Ms Plibersek also singled out Mr Abbott’s comment that more people die in cold snaps that heatwaves and a gradual increase in global temperatures “might even be beneficial”.
“He says climate change is not happening but if it is happening it’s actually a good thing. I mean it’s just nuts,” Ms Plibersek said.
.@tanya_plibersek: @TurnbullMalcolm has given up on climate change to vacate the field to the loopy former PM. MORE: https://t.co/mUjwQFKXTE pic.twitter.com/rqF0vy4udO
â Sky News Australia (@SkyNewsAust) October 9, 2017
Abbott’s consistency on climate policy ‘a question for him’
Mr Abbott’s factional ally, Assistant Treasurer Michael Sukkar said the issue of whether Mr Abbott’s speech was consistent with his actions as prime minister was a question for Mr Abbott.
It was Mr Abbott who signed Australia up to the Paris agreement of a 26 to 28 per cent reduction on 2005 emission levels by 2030.
“I haven’t seen the speech or read the speech,” Mr Sukkar said.
“My view doesn’t change on this issue.
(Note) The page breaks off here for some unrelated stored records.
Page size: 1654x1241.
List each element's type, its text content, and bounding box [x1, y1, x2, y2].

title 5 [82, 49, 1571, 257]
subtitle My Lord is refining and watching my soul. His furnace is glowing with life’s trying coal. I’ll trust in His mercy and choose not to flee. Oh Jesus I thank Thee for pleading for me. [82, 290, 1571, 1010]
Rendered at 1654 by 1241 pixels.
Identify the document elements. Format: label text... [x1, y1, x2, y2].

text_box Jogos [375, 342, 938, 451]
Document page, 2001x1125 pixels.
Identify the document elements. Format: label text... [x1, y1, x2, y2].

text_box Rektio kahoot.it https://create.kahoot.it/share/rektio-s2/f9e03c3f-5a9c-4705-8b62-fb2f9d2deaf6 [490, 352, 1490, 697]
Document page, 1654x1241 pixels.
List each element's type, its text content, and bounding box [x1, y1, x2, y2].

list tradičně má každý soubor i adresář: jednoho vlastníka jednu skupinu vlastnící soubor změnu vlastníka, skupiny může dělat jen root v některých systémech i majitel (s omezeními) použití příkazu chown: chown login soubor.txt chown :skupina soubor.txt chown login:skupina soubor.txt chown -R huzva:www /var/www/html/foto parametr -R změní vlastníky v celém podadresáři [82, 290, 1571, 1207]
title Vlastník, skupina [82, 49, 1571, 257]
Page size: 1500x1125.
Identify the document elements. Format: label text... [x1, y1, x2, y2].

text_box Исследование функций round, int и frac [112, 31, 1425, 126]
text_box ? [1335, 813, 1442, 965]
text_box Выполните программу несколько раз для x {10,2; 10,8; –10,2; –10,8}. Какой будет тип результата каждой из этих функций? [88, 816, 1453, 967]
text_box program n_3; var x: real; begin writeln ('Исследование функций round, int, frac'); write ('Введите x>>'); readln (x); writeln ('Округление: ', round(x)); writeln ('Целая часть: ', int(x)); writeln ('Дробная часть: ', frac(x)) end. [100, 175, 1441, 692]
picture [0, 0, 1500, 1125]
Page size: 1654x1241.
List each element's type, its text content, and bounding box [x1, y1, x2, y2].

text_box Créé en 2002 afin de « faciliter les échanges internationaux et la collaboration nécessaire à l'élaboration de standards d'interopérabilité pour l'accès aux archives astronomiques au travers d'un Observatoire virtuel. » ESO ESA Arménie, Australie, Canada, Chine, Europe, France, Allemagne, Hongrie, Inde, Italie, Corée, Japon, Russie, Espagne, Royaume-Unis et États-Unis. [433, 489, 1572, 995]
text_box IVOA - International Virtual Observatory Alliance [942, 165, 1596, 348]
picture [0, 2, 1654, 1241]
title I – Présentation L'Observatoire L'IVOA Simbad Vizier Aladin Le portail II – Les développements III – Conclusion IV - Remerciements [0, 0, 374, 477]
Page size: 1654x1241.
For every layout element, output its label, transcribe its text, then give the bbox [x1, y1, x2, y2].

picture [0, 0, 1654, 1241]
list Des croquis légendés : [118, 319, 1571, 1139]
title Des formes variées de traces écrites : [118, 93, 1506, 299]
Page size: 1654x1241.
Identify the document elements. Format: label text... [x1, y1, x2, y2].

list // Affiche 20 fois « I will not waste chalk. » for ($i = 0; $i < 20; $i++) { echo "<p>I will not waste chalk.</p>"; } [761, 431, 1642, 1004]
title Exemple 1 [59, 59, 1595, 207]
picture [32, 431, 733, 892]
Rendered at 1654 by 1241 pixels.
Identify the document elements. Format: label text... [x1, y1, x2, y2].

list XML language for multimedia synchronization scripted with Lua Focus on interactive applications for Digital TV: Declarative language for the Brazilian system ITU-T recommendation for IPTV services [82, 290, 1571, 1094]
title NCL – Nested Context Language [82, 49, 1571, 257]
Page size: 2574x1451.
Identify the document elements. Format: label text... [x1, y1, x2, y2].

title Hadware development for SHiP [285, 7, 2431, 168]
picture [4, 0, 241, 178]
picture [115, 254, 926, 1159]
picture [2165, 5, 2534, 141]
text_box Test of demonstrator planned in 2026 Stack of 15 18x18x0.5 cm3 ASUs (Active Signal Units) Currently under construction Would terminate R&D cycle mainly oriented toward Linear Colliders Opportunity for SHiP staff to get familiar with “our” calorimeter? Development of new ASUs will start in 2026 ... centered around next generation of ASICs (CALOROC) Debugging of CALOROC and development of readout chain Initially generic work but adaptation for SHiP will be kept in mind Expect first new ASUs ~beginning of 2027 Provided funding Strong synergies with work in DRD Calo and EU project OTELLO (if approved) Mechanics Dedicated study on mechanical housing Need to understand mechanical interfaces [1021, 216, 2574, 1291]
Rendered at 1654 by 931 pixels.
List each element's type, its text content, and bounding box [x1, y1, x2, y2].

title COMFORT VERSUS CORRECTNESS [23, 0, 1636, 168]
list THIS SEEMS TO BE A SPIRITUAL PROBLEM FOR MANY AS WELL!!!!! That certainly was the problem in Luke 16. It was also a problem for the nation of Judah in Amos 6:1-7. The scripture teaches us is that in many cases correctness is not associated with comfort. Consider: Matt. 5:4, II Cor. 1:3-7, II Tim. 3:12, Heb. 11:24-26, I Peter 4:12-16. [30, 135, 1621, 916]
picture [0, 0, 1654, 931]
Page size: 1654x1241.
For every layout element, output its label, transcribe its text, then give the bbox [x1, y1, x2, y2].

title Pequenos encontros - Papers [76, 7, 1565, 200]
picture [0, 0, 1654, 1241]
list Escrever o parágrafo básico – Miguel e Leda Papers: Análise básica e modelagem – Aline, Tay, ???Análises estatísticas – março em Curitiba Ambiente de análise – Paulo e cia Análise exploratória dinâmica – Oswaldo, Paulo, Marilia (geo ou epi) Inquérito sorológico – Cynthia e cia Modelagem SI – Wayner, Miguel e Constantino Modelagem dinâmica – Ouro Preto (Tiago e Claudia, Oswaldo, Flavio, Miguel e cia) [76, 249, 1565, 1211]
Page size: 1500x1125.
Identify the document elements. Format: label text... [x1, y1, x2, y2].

In the end I think there’s broad acceptance for our quite ambitious carbon emission reductions that we agreed in Paris, and I think if I go back five or ten years by any measure of what people were expecting out of the Australian government they are very ambitious carbon reduction targets, but in order to ensure that we could meet those, in order to ensure that we have the relative consensus necessary to be able to do that, we do need to deliver affordable and secure electricity.
.@MichaelSukkarMP: The reality is no one listens to Labor on energy because of what we have seen in SA. MORE https://t.co/mUjwQFKXTE pic.twitter.com/BmTbtFJqw2
â Sky News Australia (@SkyNewsAust) October 9, 2017
‘Clear who’s calling climate shots’
Shadow Treasurer Chris Bowen said Mr Abbott’s speech, coupled with Energy Minister Josh Frydenberg’s indication yesterday that the Turnbull government is backing away from a clean energy target — shows the former prime minister is “calling the shots” on energy policy.
Mr Abbott’s comments come after Mr Frydenberg yesterday hinted that Chief Scientist Alan Finkel’s recommendation of a clean energy target would be dropped, amid mounting pressure within the Coalition party room.
At the same energy summit in Sydney yesterday, Dr Finkel said the target would remain a useful tool, “even if there was an extreme rate of reduction of the price of new technologies”, while Opposition Leader Bill Shorten stuck with Labor’s 50 per cent renewable energy target, telling Malcolm Turnbull he could either work with Labor on a clean energy target or lock in higher power prices.
Mr Bowen said Mr Frydenberg’s indication that the falling cost of renewables negated the need for a clean energy target was an “excuse for a catastrophic policy failure”.
“What this represents is a catastrophic failure by Malcolm Turnbull to stand up to the climate change deniers in his party and his inability to stop Tony Abbott and the likes of Craig Kelly calling the shots,” Mr Bowen said.
“It’s 2017 and we’ve got a former prime minister overseas denying the science of climate change, and more importantly than that, I mean he can say what he likes, he’s calling the shots on the policy of Australia.
“He is an effective handbrake on the elected Prime Minister, stopping any sensible policy progress when it comes to climate change and energy.”
Mr Bowen said the government was foregoing a rare opportunity to follow the advice of its own chief scientist and work with Labor on a clean energy target.
“We didn’t commission Alan Finkel. We didn’t ask him to do this work. Malcolm Turnbull did,” Mr Bowen said.
“Alan Finkel has delivered a very good report which says here’s a way forward.
“We say, well we don’t think it’s perfect, it’s not everything we’d like, but hey, it’s the best chance going, let’s sit down and finally let’s be adults, Labor and Liberal working together. “We’ve got this remarkable circumstance with the opposition of the day willing to be bipartisan but the government can’t reach an internal partisan position.
“We can’t negotiate with a puff of smoke. We need the government to have a position so that we can reach that policy certainty. We don’t have that because frankly Malcolm Turnbull is just not up to it.”